What the exercise asks —
Copy out word for word every line in the entries below, from the line containing "PD-L1-biotin" through the line containing "What position from the left is typeDiplome?", with both of those lines included.

Chart comprehension entries
----

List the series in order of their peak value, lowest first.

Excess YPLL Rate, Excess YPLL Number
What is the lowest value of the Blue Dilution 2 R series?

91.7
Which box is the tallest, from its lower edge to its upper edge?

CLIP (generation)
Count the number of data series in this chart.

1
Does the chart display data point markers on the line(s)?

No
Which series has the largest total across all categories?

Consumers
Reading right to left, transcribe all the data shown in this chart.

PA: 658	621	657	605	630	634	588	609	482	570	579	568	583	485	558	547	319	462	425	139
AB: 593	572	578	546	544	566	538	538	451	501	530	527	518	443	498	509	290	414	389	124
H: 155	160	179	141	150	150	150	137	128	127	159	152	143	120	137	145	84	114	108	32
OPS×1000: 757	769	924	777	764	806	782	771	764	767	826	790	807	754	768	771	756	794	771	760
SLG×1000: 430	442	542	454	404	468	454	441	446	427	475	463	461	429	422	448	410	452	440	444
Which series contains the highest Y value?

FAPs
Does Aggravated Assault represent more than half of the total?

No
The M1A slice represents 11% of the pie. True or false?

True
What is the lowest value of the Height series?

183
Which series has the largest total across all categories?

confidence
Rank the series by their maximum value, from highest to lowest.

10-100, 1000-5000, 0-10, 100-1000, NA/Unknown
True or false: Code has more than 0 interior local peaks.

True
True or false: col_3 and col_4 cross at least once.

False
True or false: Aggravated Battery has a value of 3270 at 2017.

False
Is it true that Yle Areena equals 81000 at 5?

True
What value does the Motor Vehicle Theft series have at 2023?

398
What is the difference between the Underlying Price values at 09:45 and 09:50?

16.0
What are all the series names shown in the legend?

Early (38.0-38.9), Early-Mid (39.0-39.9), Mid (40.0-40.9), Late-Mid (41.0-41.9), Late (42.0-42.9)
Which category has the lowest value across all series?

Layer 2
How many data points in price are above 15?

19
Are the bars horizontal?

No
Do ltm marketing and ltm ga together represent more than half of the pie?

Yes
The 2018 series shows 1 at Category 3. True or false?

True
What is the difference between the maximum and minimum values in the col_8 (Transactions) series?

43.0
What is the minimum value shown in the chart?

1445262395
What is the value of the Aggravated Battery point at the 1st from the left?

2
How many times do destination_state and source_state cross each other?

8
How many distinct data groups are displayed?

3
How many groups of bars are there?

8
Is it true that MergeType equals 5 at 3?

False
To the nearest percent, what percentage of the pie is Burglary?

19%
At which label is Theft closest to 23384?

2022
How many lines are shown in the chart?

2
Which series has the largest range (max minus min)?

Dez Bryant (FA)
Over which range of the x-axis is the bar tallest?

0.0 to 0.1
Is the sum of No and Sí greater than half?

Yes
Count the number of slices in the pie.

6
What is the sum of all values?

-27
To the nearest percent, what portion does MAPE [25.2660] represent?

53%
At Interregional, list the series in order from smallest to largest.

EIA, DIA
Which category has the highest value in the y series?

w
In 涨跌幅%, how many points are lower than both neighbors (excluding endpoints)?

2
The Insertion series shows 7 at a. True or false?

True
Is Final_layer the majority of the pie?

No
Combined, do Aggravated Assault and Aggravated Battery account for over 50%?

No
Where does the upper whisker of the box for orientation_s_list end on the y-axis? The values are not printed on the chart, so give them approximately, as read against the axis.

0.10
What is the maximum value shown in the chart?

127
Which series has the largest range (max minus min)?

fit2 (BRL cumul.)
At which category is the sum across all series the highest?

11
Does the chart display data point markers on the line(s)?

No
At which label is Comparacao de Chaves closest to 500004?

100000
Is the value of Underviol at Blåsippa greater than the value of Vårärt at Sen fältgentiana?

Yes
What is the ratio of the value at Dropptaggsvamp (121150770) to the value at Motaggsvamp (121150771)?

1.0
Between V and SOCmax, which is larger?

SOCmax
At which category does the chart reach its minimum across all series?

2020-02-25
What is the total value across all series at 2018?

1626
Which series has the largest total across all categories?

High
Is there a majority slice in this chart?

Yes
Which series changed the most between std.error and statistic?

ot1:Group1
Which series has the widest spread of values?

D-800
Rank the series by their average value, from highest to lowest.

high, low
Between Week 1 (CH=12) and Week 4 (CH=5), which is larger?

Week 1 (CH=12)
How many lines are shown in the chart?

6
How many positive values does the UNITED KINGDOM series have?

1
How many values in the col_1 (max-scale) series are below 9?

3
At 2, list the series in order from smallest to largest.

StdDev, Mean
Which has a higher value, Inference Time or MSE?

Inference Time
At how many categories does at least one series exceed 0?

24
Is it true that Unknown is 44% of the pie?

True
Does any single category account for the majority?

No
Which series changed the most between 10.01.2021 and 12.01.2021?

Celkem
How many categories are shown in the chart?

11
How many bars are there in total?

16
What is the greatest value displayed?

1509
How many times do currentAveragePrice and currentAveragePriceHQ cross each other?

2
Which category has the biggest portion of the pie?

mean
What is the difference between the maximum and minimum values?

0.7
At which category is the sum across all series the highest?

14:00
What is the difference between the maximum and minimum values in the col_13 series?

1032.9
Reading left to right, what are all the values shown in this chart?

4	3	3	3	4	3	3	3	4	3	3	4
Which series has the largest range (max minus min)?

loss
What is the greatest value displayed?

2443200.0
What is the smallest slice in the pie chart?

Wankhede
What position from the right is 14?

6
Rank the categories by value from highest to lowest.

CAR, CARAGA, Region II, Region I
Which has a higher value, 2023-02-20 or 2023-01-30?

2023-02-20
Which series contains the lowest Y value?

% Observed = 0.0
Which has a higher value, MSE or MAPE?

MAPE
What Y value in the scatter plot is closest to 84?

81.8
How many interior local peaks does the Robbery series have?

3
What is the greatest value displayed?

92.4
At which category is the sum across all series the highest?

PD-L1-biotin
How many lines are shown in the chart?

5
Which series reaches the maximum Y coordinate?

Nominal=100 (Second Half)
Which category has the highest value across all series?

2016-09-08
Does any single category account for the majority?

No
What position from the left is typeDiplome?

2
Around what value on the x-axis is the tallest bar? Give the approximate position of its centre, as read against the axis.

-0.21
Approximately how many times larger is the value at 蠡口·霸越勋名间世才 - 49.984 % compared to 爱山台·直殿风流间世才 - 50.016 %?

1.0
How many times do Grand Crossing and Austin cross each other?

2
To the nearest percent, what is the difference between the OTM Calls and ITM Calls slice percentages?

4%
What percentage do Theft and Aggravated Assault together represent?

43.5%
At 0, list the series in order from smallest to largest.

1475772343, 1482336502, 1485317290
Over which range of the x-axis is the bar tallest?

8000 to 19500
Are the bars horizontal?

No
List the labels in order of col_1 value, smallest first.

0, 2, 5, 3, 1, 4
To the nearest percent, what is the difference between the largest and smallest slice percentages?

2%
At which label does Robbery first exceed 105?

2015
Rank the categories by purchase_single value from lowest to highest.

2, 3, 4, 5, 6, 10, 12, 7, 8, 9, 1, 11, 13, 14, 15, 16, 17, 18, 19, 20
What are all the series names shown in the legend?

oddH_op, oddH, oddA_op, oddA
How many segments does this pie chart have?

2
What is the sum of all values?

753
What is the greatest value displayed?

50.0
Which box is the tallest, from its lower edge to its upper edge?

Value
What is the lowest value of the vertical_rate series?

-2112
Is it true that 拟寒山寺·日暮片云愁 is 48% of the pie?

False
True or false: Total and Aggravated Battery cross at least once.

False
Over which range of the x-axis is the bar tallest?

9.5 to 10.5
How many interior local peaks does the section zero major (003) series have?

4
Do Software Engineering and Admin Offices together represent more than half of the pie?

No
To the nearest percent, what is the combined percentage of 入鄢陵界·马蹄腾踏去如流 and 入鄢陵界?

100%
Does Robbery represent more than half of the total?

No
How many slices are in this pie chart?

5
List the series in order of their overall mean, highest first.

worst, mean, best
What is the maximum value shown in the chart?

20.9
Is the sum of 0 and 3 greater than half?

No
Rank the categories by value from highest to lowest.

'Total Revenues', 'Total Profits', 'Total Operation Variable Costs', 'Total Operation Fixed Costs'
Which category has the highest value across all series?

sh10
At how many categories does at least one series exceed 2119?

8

----

Solution —
PD-L1-biotin
How many lines are shown in the chart?

5
Which series reaches the maximum Y coordinate?

Nominal=100 (Second Half)
Which category has the highest value across all series?

2016-09-08
Does any single category account for the majority?

No
What position from the left is typeDiplome?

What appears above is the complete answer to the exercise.